The InFocus ScreenPlay SP5700, which started shipping to dealers in June at a $5,000 suggested retail, features the new chip that provides a lower-cost alternative for displaying images with native 16:9 widescreen aspect ratios. The chip produces a native pixel resolution of 1,024 by 576.

The Matterhorn’s 16:9 aspect ratio eliminates the need to crop corners and headshots from widescreen material, or add picture distortion with aspect ratio conversion. The projector has 1,000 lumens of brightness for clear pictures in almost any lighting condition, a 1,400:1 contrast ratio for crisp blacks and a detailed gray scale, the company said.

The unit is calibrated to D65 color mastering standards for accurate HD colors.
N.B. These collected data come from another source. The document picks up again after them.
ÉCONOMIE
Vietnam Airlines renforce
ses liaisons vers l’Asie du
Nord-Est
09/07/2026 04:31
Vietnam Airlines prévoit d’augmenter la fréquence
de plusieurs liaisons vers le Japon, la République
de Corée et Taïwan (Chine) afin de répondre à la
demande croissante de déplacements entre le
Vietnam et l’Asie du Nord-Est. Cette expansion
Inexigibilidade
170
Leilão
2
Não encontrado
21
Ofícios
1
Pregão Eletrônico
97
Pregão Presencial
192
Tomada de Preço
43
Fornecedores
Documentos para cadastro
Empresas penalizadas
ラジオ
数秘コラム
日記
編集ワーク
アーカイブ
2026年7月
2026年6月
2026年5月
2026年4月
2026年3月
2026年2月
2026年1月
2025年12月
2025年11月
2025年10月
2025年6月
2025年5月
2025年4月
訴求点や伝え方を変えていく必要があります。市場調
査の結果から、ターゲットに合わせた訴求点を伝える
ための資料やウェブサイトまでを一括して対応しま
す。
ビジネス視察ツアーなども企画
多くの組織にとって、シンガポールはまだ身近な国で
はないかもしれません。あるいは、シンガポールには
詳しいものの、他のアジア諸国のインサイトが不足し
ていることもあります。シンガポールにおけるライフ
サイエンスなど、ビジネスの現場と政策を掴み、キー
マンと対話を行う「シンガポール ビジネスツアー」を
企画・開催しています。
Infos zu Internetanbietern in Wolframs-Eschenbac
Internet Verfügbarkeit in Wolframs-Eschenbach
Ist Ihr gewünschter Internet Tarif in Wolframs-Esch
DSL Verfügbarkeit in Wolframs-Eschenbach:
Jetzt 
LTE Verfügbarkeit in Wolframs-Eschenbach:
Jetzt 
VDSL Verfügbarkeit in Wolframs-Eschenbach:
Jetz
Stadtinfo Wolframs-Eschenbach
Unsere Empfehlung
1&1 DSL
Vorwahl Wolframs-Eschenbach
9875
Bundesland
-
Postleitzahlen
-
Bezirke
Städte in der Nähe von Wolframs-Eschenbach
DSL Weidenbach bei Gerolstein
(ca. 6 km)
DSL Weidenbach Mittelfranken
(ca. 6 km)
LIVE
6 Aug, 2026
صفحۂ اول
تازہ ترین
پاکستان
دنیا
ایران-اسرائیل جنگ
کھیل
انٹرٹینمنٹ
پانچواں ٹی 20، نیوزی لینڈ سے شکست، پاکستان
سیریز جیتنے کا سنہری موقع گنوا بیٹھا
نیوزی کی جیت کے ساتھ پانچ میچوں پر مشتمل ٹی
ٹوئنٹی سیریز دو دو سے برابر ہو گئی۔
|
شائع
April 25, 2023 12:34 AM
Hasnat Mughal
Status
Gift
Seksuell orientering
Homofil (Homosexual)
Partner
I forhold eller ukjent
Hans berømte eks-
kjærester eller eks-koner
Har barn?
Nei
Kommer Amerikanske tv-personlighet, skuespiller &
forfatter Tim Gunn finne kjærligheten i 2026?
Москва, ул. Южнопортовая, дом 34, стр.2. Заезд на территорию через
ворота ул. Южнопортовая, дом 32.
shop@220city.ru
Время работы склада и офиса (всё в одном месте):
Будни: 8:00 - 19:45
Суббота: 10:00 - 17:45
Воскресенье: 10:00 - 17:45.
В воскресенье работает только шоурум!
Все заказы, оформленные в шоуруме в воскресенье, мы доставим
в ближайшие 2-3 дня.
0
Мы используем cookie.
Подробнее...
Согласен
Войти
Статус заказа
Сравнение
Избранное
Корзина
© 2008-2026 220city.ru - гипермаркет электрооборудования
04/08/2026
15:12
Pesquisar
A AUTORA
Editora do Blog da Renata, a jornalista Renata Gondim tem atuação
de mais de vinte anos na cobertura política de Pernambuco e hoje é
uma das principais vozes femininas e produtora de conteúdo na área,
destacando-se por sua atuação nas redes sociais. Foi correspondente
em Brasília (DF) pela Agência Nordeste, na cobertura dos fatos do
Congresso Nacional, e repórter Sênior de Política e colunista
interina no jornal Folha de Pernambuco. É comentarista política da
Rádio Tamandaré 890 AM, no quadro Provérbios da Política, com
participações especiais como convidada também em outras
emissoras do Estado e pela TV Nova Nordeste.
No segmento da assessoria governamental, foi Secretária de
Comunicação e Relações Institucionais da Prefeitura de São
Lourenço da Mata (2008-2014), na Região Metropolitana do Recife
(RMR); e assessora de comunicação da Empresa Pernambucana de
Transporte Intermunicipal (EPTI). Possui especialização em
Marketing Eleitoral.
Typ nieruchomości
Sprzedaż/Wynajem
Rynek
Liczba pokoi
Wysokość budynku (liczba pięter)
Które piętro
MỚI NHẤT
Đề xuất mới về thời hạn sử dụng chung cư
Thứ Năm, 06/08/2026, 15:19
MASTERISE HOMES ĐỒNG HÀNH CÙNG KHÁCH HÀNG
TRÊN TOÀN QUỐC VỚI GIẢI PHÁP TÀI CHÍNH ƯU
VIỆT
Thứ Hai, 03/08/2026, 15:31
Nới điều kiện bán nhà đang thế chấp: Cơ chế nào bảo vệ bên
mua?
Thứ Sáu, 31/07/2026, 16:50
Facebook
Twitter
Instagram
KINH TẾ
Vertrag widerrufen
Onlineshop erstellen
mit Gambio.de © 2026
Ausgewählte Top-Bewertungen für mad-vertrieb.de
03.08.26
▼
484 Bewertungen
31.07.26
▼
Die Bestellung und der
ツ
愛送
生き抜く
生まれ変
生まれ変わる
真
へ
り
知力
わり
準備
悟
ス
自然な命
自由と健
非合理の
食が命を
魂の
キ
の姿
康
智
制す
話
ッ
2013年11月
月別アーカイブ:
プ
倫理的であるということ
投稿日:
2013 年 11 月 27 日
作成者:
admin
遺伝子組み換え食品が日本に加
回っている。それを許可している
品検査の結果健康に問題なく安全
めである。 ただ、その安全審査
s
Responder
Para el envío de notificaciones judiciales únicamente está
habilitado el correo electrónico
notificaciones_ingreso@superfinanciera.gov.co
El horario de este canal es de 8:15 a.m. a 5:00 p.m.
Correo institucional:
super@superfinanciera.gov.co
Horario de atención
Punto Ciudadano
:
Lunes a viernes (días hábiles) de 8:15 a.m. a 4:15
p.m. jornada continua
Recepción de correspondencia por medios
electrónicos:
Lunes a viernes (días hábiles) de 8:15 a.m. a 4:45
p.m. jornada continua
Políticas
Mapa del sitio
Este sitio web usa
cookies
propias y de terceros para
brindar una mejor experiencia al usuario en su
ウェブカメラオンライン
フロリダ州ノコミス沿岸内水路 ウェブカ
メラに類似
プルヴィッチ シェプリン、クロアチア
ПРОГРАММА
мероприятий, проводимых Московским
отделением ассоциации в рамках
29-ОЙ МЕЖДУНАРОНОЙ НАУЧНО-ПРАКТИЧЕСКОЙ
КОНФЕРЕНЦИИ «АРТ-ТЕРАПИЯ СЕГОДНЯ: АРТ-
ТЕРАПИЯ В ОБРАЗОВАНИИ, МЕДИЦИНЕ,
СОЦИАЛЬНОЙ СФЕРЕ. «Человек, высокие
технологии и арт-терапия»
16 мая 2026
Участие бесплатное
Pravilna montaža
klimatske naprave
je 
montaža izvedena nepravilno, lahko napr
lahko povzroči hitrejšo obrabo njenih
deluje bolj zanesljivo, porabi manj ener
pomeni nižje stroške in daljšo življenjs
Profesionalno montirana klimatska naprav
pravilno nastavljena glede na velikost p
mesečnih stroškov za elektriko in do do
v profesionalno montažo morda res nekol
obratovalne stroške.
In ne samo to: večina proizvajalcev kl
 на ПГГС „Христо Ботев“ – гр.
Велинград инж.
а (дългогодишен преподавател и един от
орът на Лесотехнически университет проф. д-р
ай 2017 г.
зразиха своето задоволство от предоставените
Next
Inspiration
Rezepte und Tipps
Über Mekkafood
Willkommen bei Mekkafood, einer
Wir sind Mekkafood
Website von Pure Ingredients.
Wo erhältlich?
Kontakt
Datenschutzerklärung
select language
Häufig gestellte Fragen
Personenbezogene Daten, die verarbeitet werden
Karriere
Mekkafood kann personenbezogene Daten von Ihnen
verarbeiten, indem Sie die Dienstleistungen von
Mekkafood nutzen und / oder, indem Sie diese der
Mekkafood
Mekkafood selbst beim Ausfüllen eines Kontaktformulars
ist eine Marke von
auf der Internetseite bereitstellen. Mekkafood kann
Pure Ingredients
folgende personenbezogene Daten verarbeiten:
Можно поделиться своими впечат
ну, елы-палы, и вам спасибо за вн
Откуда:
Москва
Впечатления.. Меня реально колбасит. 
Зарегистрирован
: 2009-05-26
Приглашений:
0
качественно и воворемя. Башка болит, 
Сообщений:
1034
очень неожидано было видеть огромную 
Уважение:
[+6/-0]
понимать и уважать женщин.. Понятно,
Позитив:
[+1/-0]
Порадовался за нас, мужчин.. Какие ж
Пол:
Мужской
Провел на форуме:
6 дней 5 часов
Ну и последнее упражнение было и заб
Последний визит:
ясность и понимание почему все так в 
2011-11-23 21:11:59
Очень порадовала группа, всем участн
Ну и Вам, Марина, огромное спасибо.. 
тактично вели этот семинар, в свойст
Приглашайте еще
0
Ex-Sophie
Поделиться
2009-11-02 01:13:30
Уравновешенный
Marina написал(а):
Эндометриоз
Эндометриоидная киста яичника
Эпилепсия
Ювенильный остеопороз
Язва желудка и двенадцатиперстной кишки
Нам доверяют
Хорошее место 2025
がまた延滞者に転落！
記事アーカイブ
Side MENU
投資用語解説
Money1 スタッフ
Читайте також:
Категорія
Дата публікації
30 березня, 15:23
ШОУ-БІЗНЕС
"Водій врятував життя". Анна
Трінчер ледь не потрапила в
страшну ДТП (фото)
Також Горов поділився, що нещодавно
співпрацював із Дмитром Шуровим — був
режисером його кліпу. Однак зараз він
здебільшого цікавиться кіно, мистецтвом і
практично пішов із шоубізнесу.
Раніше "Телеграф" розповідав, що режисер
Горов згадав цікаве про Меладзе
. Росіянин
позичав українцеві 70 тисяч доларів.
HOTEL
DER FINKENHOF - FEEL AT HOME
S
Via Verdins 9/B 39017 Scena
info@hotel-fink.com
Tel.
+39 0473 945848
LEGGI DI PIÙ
It will display 16.7 million colors simultaneously.

Eight selectable video sources are offered for flexible connectivity. It also includes Faroudja’s new DCDi de-interlacing circuitry with additional color and sharpness adjustments, noise reducers and videophile-grade scaling, the company said.

“The ScreenPlay 5700 has the breathtaking image quality of much higher-priced projectors at less than half the cost,” said Scott Hix, VP and General Manager of InFocus Business Development. “The ScreenPlay 5700 has the most sophisticated technology of three experts in home projection, InFocus, Texas Instruments and Faroudja. Now consumers have access to a dedicated home-theater projector, with cinema quality, for a fraction of the usual cost.”

Also to be featured at CEDIA will be the ScreenPlay SP4800 DLP front projector. The model was the third in the InFocus home-theater projector line when it started shipping in May, and was the first model to break the $1,500 price barrier.

The ScreenPlay 4800 delivers native SVGA (800 by 600) resolution, 1,100 ANSI lumens, a 2,000:1 contrast ratio and 16.7-million colors. The projector can throw an image between 2.7 feet (0.8 meters) to greater than 21.6 feet (6.5 meters) wide from distances of 1.5 meters to 9.8 meters.